I can’t tell you the rest of the story. Scratch that. I have no words to tell you the rest of the story. No words to describe what happens to the heart when it looks up from a crib with recognition in its eyes for the first time and says ‘waa waa’ – in a way that could have been ‘maa maa’ – and then proceeds to lunge to the floor without warning. The thud to the outside world is nothing compared to the one in the mama’s chest. Those watching think what follows is hysteria. But they didn’t witness the real fall, and they don’t know who is really hurting, or where.
Slowly, I realised I was stuck. In that moment in the labour room before the contractions become unbearable. Peering into a black-hole of immeasurable joy and unspeakable pain, fused together in such a way that no science can grasp what is what. Relieved to have gotten this far. Paranoid I might not see it through. Calling all my gods this last time, I promise, and telling myself that everything will be ok.
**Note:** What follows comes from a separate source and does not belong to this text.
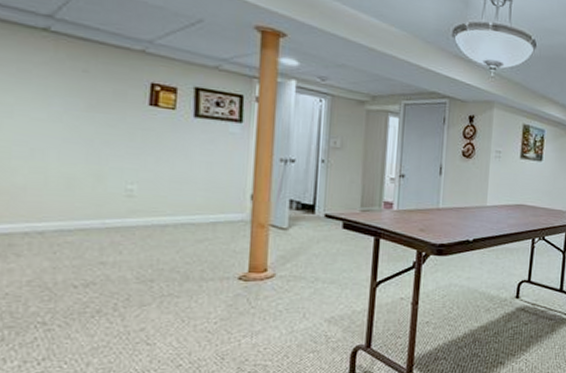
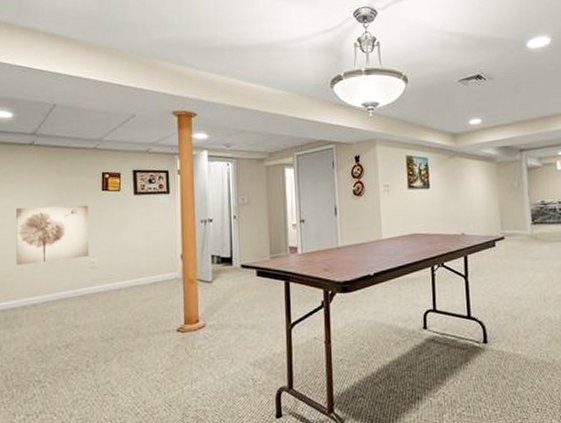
wall art: none [15,108,128,183] -> present [16,205,89,266]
That moment is my whole life now. And while I struggle to regain control, all physical alibis of comfort have abandoned me, throwing their weight on the other side of an unfairly balanced see-saw like bullies. Sleep no longer restores my nights, warmth no longer reassures my cups of tea, loo-breaks no longer excuse me from a tense moment.
Now from this mooda eight months on, I cannot explain to the girl in the window why I passively watched my son cry himself to sleep moments ago, and why I cry sometimes when he giggles in my arms. Or why the fabled morning sky is uninspiring, and the chirping birds, shrill. I can quip that she might know for herself some day when she becomes a mother, but those words ring uncomfortably close to something my mom would have said.
All I can say is, be kind, dear Donna, as you look down upon my hapless and seemingly possessed tribe. No matter what you think of us now, you’ll fare no better when it is your turn. Nobody chooses motherhood in the way you think they do, and nothing prepares you for it in the way you think possible. Don’t let the fun you’re having delude you. In truth, your high perch of vacant weekends and thoughtless vices is only an apple’s throw away from my lowly scatter of bearings. The Universe is watching, and waiting.